I have long heard that the two groups most opposed to such a union are white males and and Asian men.
Jennifer - thanks for the plug.
Obviously, I already wrote a whole lot on this matter on my blog, so I'll keep this short. But I agree that, in the end, it's doubtful that there are a lot of people that are consciously in interracial relationships for all the "wrong reasons" that people like to bring up on a regular basis. Race and stereotypes are more subtle, of course, but it's crazy to judge people on relationships we know nothing about.
Hopefully, the lack of open criticism is simply because people accept your relationship, period. Of course, I can't be sure on that one.
As far as who would be opposed to your particular combination, I can't really speak to that, not knowing the race of your partner (I followed your link to your blog, so I am aware of your background).
I think it usually falls out that whoever feels like they "lost" a possible dating choice from their own race (in your case, black women) are the most opposed, or upset about interracial relationships. So, if your wife is Asian, then Asian men may be most opposed (leaving white men less involved, or vice versa).
It gets so much more complicated, but I'll just leave it at that - you are welcome to read my "On Interracial Dating" posts if you want more . . .
ecarson--thanks for leaving a comment and sharing your personal observation about your own interracial relationship. I did want to ask for a bit of clarification--I wasn't sure what you mean when you wrote that:
"the two groups most opposed to such a union are white males and Asian men."

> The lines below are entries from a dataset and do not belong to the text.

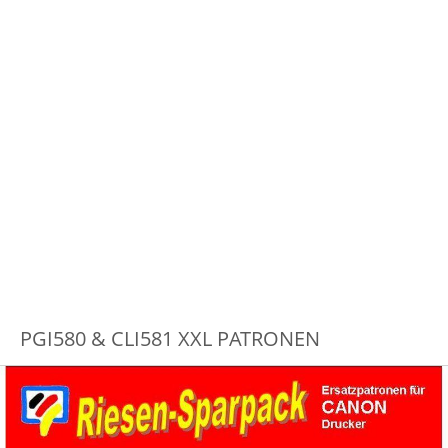
PGI580 & CLI581 XXL PATRONEN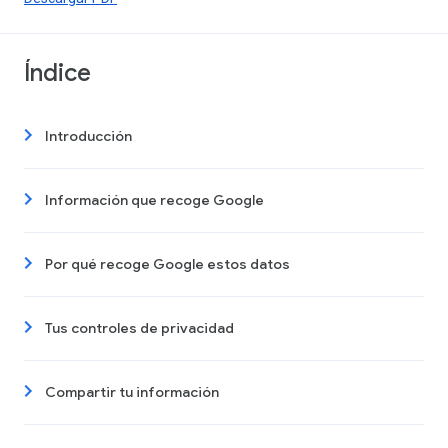
Índice
Introducción
Información que recoge Google
Por qué recoge Google estos datos
Tus controles de privacidad
Compartir tu información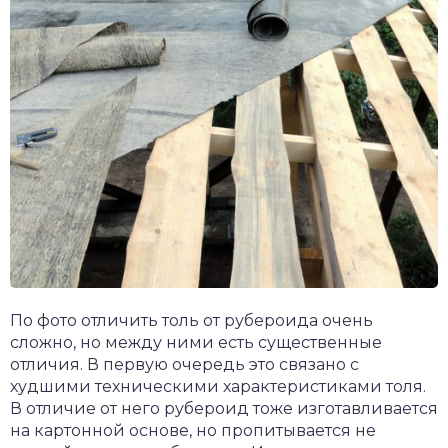
По фото отличить толь от рубероида очень
сложно, но между ними есть существенные
отличия. В первую очередь это связано с
худшими техническими характеристиками толя.
В отличие от него рубероид тоже изготавливается
на картонной основе, но пропитывается не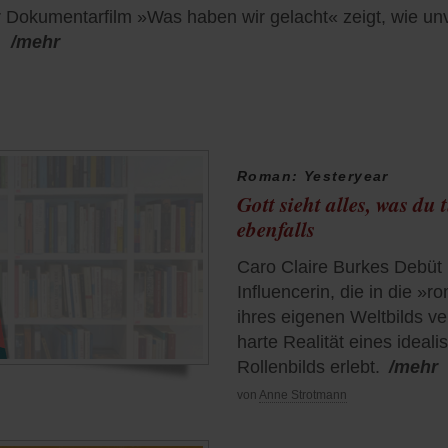
r Dokumentarfilm »Was haben wir gelacht« zeigt, wie unv
.
/mehr
Roman: Yesteryear
Gott sieht alles, was du
ebenfalls
Caro Claire Burkes Debüt 
Influencerin, die in die »
ihres eigenen Weltbilds ve
harte Realität eines ideali
Rollenbilds erlebt.
/mehr
von
Anne Strotmann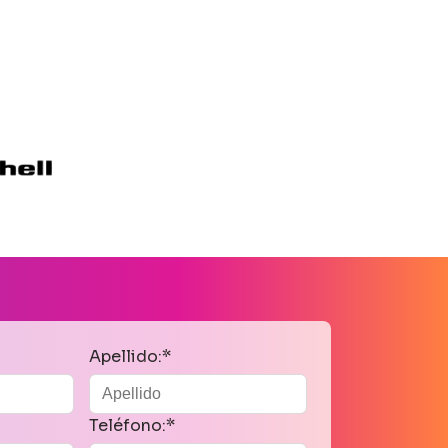
Apellido:*
Teléfono:*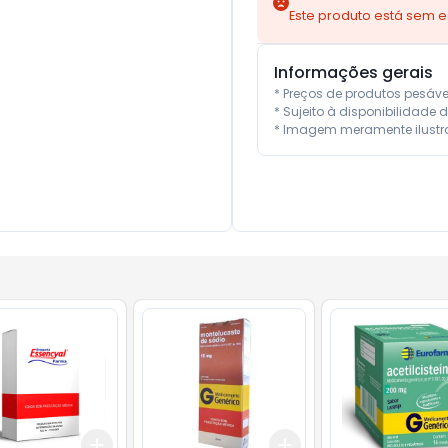
Este produto está sem 
Informações gerais
* Preços de produtos pesáv
* Sujeito à disponibilidade d
* Imagem meramente ilustra
Add
Add
10
+
3
+
5
+
10
+
3
+
5
+
10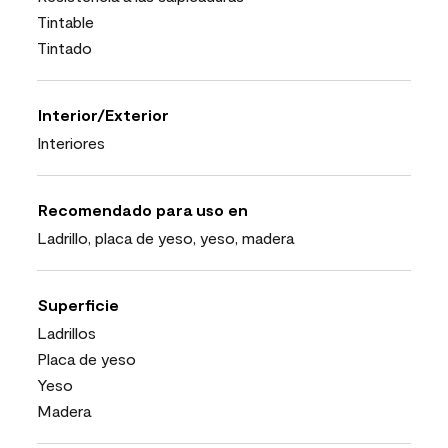
Tintable
Tintado
Interior/Exterior
Interiores
Recomendado para uso en
Ladrillo, placa de yeso, yeso, madera
Superficie
Ladrillos
Placa de yeso
Yeso
Madera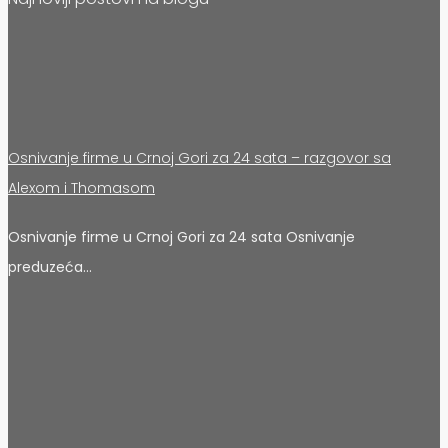
Osnivanje firme u Crnoj Gori za 24 sata – razgovor sa
Alexom i Thomasom
Osnivanje firme u Crnoj Gori za 24 sata Osnivanje
preduzeća…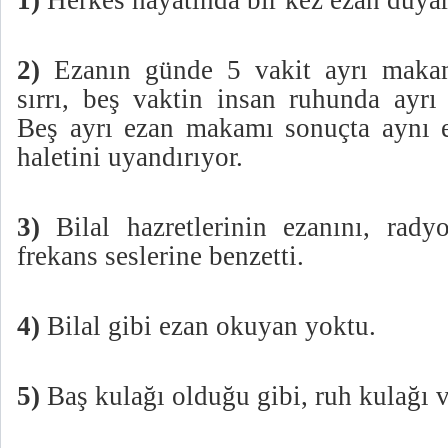
1)
Herkes hayatında bir kez ezan duyar
2)
Ezanın günde 5 vakit ayrı maka
sırrı, beş vaktin insan ruhunda ayrı 
Beş ayrı ezan makamı sonuçta aynı e
haletini uyandırıyor.
3)
Bilal hazretlerinin ezanını, rady
frekans seslerine benzetti.
4)
Bilal gibi ezan okuyan yoktu.
5)
Baş kulağı olduğu gibi, ruh kulağı v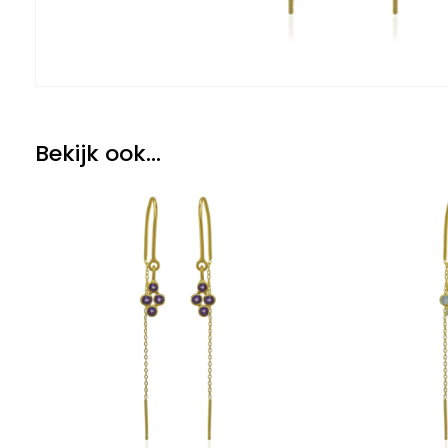
Bekijk ook...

Opposed to which unions is my question?
I do think that Asian men, as CVT pointed out below, are more proprietary, potentially, of seeing Asian American women with men of other races--particularly white men. And as I alluded to in another post, I think part of it, deep down, has to do with anti-racist stuff--as in, feeling like Asian American women who "sell out" by dating white men are potentially turning their backs on not only culture but on an anti-racist agenda.
CVT, always a pleasure to have you comment on my blog and I do hope you get a lot of traffic on your own because I'm really enjoying your posts!
I'm a product of an interracial marriage--Korean mother and German father, married in the 1960s. As you can imagine, that marriage was not met with familial excitement! I consider it a real blessing to have parents who never had a preference concerning the race of my partner.
I'm now in an interracial marriage with mixed-race kids in rural Tennessee and we haven't encountered any problems. I don't belong to any sort of Asian-American community here so of course I don't feel any pressure there. One of the unexpected benefits of growing up and living in rural areas (as a minority/outsider) is that it's clear that it's not possible to only hang out with, date, or marry from your own group.
I just finished reading Michael Thomas's "Man Gone Down." It's a fine novel and discusses interracial marriage and mixed-race children openly and honestly.